Why is this a problem? Why does it matter if the quality of education is slightly lowered to improve quantity?
Let's look at it this way: if Ford makes a lot of cars, but sacrifices quality control, would that be better than making relatively fewer cars that had working seatbelts or brakes or airbags? How is it much better for universities to send poorly-equipped students into the world, thinking that they've somehow been "educated" because they've been involved in so many things they really didn't care about?
As a college student in a system that increasingly tends toward quality over quantity, I think it's a little ridiculous that we focus so much on how many things people do, sometimes to the detriment of how well they do them. I've been guilty of the same; in all honesty, it's easier for me to list off my credentials and try to impress with how much underwater basket-weaving I've done. I don't want to give the impression that everything I've done has been for the sake of quantity instead of quality. I don't think it has. But in our culture, it's still easy to want to have that laundry list of cool stuff I've done so I can try to fit in.

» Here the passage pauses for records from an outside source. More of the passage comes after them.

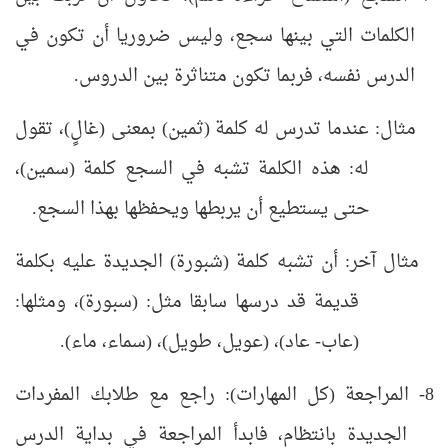
الكلمات التي بينها سجع، وليس ضروريا أن تكون في
الدرس نفسه، فربما تكون متناثرة بين الدروس.
مثال: عندما تدرس له كلمة (ثمين) بمعنى (غالٍ)، تقول
له: هذه الكلمة تشبه في السجع كلمة (سمين)،
حتى يستطيع أن يربطها ويحفظها بهذا السجع.
مثال آخر: أن تشبه كلمة (شبورة) الجديدة عليه بكلمة
قديمة قد درسها سابقا مثل: (سبورة)، ومثلها:
(عاب- عاد)، (عويل، طويل)، (سماء، ماء).
8- المراجعة (كل المهارات): راجع مع طلابك المفردات
الجديدة بانتظام، فابدأ المراجعة في بداية الدرس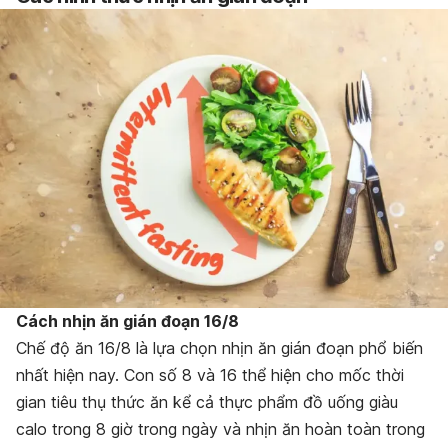
Cách nhịn ăn gián đoạn 16/8
Chế độ ăn 16/8 là lựa chọn nhịn ăn gián đoạn phổ biến
nhất hiện nay. Con số 8 và 16 thể hiện cho mốc thời
gian tiêu thụ thức ăn kể cả thực phẩm đồ uống giàu
calo trong 8 giờ trong ngày và nhịn ăn hoàn toàn trong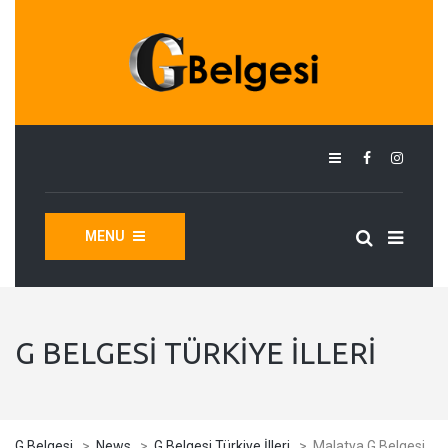
MENU
G BELGESI TÜRKIYE İLLERI
G Belgesi
>
News
>
G Belgesi Türkiye İlleri
>
Malatya G Belgesi,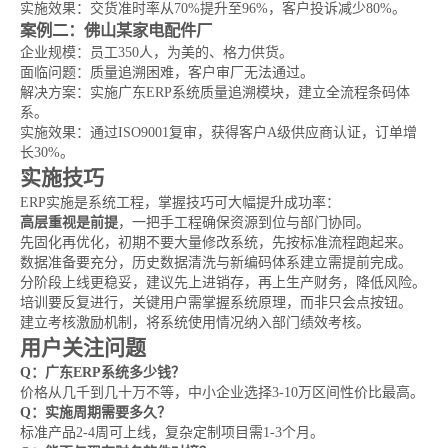
实施效果：交货准时率从70%提升至96%，客户投诉减少80%。
案例二：佛山某家电配件厂
企业规模：员工350人，为美的、格力供货。
面临问题：质量追溯困难，客户审厂无法通过。
解决方案：实施广东ERP系统质量追溯模块，建立全流程条码体
系。
实施效果：通过ISO9001复审，获得客户A级供应商认证，订单增
长30%。
实施技巧
ERP实施是系统工程，掌握技巧可大幅提升成功率：
高层重视是前提
，一把手工程确保资源到位与部门协同。
先固化再优化，初期不要大量修改系统，先按标准流程跑起来。
数据准备要充分，历史数据清洗与新编码体系建立需提前完成。
分阶段上线更稳妥，建议先上进销存，再上生产财务，降低风险。
培训要反复进行，关键用户需掌握系统原理，而非只会点按钮。
建立考核激励机制，将系统使用情况纳入部门绩效考核。
用户关注问题
Q：广东ERP系统多少钱？
价格从几千到几十万不等，中小企业选择3-10万区间性价比最高。
Q：实施周期需要多久？
标准产品2-4周可上线，复杂定制项目需1-3个月。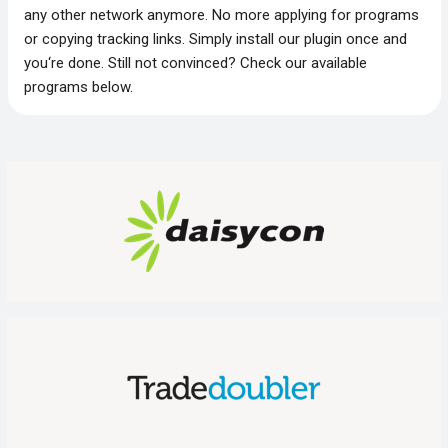
any other network anymore. No more applying for programs
or copying tracking links. Simply install our plugin once and
you‘re done. Still not convinced? Check our available
programs below.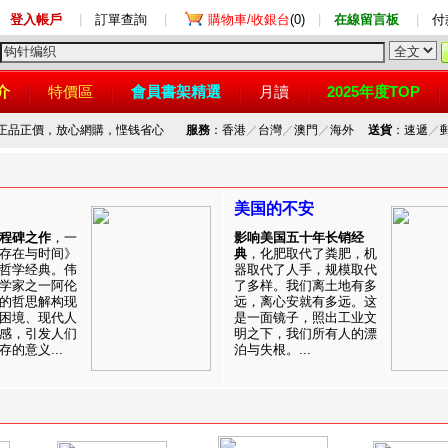
登入帳戶
|
訂單查詢
|
購物車/收銀台
(0)
|
在線留言板
|
付
介
特價區
會員書架精選
月讀
2025年度TOP
，正品正價，放心網購，悭钱省心
服務
：香港
／
台灣
／
澳門
／
海外
送貨
：速遞
／
美国的不安
程碑之作
，一
影响美国五十年长销经
存在与时间》
典
，化肥取代了粪肥，机
哲学经典。伟
器取代了人手，规模取代
学家之一阿伦
了多样。我们离土地有多
的哲思解构现
远，离心安就有多远。这
困境、现代人
是一面镜子，照出工业文
感，引发人们
明之下，我们所有人的漂
的意义...
泊与失根。...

Is it bad to want to do lots of cool stuff? Absolutely not. But why do we do it? And what have we really learned from it? Are our experiences shaping us into better people, or are they just another thing in the long list of stuff to do so I can get hired or get into grad school? If we just do things because that's what's expected, I think that's quantity over quality, and I also think it's not truly educating us. In a few months, we'll forget the things that don't matter to us. That's not a good thing, but that's the way it is. As I see it, quality of education is achieved not through how many classes I've taken, or even through how many different sorts of classes I've taken. That's quantity. Quality is about how much I've been enriched as a person--that is, how much my mind has been exposed to new and different ideas, and how much it has mulled them over and accepted the ones it likes and taken the ones it doesn't under consideration. Quality does not lend itself well to outright and unreasoned rejection of a new idea. Unlike quantity, quality can't be measured. Quality in education is perhaps best defined as a state of mind as opposed to an absolute amount of information.
So can quantity compensate for low quality? No. A lot of underwater basket-weaving is still underwater basket-weaving, and it will never be scuba diving. From my perspective, I would rather have a résumé consisting of a few great scuba dives than a few hundred weaving sessions. The stories will be better, too.